In Dublin on December 13 1968 CDG recorded seeing Sean Nolan and lunching with AC, without comment. The next day he showed up at the IWP Christmas bazaar, where he discussed the Czech situation with Carmody: '..there is nothing for us in an anti-Soviet campaign..'. Carmody agreed. CDG also encountered the remains of the IWL group who had been so destructive of the CA a decade previously. Carmody wanted to talk with them, expressing sympathy with Pat O'Neill who had been 'crucified' while in the Electrical Trades Union. CDG: '..the "crucifixion" consisted of touring England in a motor-car posting bogus election papers for Haxell. It would be impossible to have the slightest sympathy for anybody involved in that discreditable operation..'.

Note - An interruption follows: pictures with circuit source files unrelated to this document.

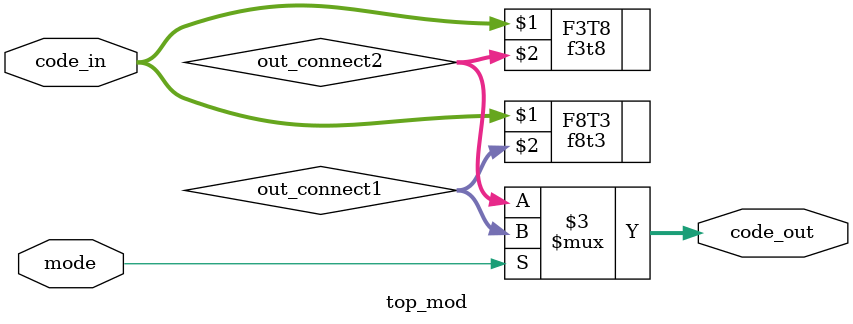
<source format=v>
`timescale 1ns / 1ps


module top_mod(
    input mode,
    input [7:0] code_in,
    output reg [7:0] code_out
    );
    wire [7:0] out_connect1;
    wire [7:0] out_connect2;
    f8t3 F8T3(code_in, out_connect1);
    f3t8 F3T8(code_in, out_connect2);
    always@(mode, code_in)
        if (mode)
            begin
                code_out = out_connect1;
            end
        else
            begin
                code_out = out_connect2;
            end
        
endmodule

</source>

The evidence of the deep-rooted corruption of the USSR-dominated 'international movement', extending right down to the membership and practice of its component member-parties, as observed at first hand by CDG, was visibly accumulating. Thus Carmody was prepared to defend O'Neill even in 1968.

There is an interesting record of a meeting on December 16: '..some kind of Wolfe Tone Society caucus.. which had not been properly convened... this was the plot, revealed by O Loingsigh after complaints that the IRA took every major policy decision themselves without consulting the Wolfe Tone. Mac Eoin added that he did not think anything of Sinn Fein either. The decision in question related to Mid-Ulster..'. It emerges that Mitchell resigning to take his seat, and Conor Cruise O'Brien, are considered as options preferable to Austin Currie. CDG disapproved of both.

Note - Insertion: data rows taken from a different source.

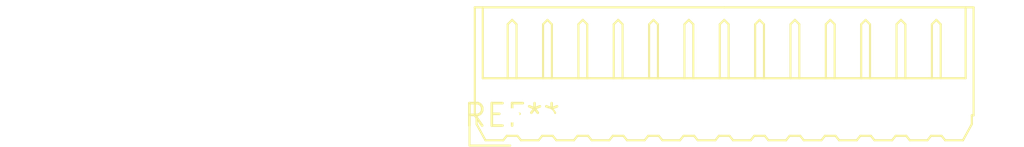
<source format=kicad_pcb>
(kicad_pcb (version 20240108) (generator pcbnew)

  (general
    (thickness 1.6)
  )

  (paper "A4")
  (layers
    (0 "F.Cu" signal)
    (31 "B.Cu" signal)
    (32 "B.Adhes" user "B.Adhesive")
    (33 "F.Adhes" user "F.Adhesive")
    (34 "B.Paste" user)
    (35 "F.Paste" user)
    (36 "B.SilkS" user "B.Silkscreen")
    (37 "F.SilkS" user "F.Silkscreen")
    (38 "B.Mask" user)
    (39 "F.Mask" user)
    (40 "Dwgs.User" user "User.Drawings")
    (41 "Cmts.User" user "User.Comments")
    (42 "Eco1.User" user "User.Eco1")
    (43 "Eco2.User" user "User.Eco2")
    (44 "Edge.Cuts" user)
    (45 "Margin" user)
    (46 "B.CrtYd" user "B.Courtyard")
    (47 "F.CrtYd" user "F.Courtyard")
    (48 "B.Fab" user)
    (49 "F.Fab" user)
    (50 "User.1" user)
    (51 "User.2" user)
    (52 "User.3" user)
    (53 "User.4" user)
    (54 "User.5" user)
    (55 "User.6" user)
    (56 "User.7" user)
    (57 "User.8" user)
    (58 "User.9" user)
  )

  (setup
    (pad_to_mask_clearance 0)
    (pcbplotparams
      (layerselection 0x00010fc_ffffffff)
      (plot_on_all_layers_selection 0x0000000_00000000)
      (disableapertmacros false)
      (usegerberextensions false)
      (usegerberattributes false)
      (usegerberadvancedattributes false)
      (creategerberjobfile false)
      (dashed_line_dash_ratio 12.000000)
      (dashed_line_gap_ratio 3.000000)
      (svgprecision 4)
      (plotframeref false)
      (viasonmask false)
      (mode 1)
      (useauxorigin false)
      (hpglpennumber 1)
      (hpglpenspeed 20)
      (hpglpendiameter 15.000000)
      (dxfpolygonmode false)
      (dxfimperialunits false)
      (dxfusepcbnewfont false)
      (psnegative false)
      (psa4output false)
      (plotreference false)
      (plotvalue false)
      (plotinvisibletext false)
      (sketchpadsonfab false)
      (subtractmaskfromsilk false)
      (outputformat 1)
      (mirror false)
      (drillshape 1)
      (scaleselection 1)
      (outputdirectory "")
    )
  )

  (net 0 "")

  (footprint "Molex_Micro-Latch_53254-1370_1x13_P2.00mm_Horizontal" (layer "F.Cu") (at 0 0))

)

</source>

In the end we were usurped by Bernadette Devlin, who fuelled the anarchist fringe. The incubus was of course abstentionism. We were still stuck with this, though we were working on it via the 'Garland Commission'. The frustration was palpable.

Notes and References

1. One fruit of the above ambiguity is the way the IRA is mentioned by Robert W White in his biography of Ruairi O Bradaigh (Indiana 2006); on p138 it is suggested that the IRA participated in the NICRA march from Coalisland to Dungannon on August 24 1968 on foot of having got the OK of the Army Council in Dublin. But they had already been involved in the development of the Republican Clubs and the attempt to organise openly a Convention, attended by leading NCCL people. So they would have been participating in NICRA events as open members of Republican Clubs, seeking legitimacy under reforms of the Special Powers. Ruairi O Bradaigh at this time would have out of touch with SF and WTS thinking, while retaining links with Mac Stiofain, who was organising in the North on his own perceived agenda. IRA units in the North, while attempting a political transformation into Republican Clubs, would have been getting conflicting signals (note added 10 April 2007).